━━━━━ Data extracts
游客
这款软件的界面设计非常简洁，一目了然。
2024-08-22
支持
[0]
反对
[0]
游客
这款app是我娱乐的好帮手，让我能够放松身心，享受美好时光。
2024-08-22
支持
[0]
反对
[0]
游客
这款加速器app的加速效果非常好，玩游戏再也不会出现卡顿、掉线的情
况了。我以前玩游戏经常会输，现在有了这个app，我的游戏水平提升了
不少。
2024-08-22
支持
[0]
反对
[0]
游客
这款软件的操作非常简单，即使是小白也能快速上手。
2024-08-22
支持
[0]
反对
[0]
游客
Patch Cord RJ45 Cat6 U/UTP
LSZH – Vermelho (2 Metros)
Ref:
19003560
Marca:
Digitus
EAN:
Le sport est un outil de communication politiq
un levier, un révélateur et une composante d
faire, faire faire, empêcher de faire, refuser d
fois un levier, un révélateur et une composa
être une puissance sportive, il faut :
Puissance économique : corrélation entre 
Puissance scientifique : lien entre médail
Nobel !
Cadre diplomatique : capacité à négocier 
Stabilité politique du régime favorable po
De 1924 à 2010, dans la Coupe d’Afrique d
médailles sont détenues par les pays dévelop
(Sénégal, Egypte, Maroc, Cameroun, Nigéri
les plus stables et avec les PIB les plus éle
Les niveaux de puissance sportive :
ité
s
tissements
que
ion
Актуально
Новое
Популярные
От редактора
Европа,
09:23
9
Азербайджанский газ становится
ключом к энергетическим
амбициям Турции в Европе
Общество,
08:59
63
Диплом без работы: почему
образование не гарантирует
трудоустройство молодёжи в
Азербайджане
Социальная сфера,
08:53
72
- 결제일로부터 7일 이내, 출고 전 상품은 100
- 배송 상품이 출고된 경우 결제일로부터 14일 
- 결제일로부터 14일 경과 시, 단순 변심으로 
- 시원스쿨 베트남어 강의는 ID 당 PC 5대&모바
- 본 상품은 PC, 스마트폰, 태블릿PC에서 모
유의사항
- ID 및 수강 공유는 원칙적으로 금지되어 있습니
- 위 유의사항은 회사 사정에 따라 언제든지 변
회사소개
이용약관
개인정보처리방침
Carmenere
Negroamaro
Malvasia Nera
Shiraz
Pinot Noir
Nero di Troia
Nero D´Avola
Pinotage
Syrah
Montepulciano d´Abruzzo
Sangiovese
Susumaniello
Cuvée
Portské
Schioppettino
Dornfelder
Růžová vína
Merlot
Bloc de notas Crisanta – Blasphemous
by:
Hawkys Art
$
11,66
━━━━━━━━━━
Repeat, exactly as they stand, the line that contains "Диплом без работы: почему" and all the lines after it in the data above.

Диплом без работы: почему
образование не гарантирует
трудоустройство молодёжи в
Азербайджане
Социальная сфера,
08:53
72
- 결제일로부터 7일 이내, 출고 전 상품은 100
- 배송 상품이 출고된 경우 결제일로부터 14일 
- 결제일로부터 14일 경과 시, 단순 변심으로 
- 시원스쿨 베트남어 강의는 ID 당 PC 5대&모바
- 본 상품은 PC, 스마트폰, 태블릿PC에서 모
유의사항
- ID 및 수강 공유는 원칙적으로 금지되어 있습니
- 위 유의사항은 회사 사정에 따라 언제든지 변
회사소개
이용약관
개인정보처리방침
Carmenere
Negroamaro
Malvasia Nera
Shiraz
Pinot Noir
Nero di Troia
Nero D´Avola
Pinotage
Syrah
Montepulciano d´Abruzzo
Sangiovese
Susumaniello
Cuvée
Portské
Schioppettino
Dornfelder
Růžová vína
Merlot
Bloc de notas Crisanta – Blasphemous
by:
Hawkys Art
$
11,66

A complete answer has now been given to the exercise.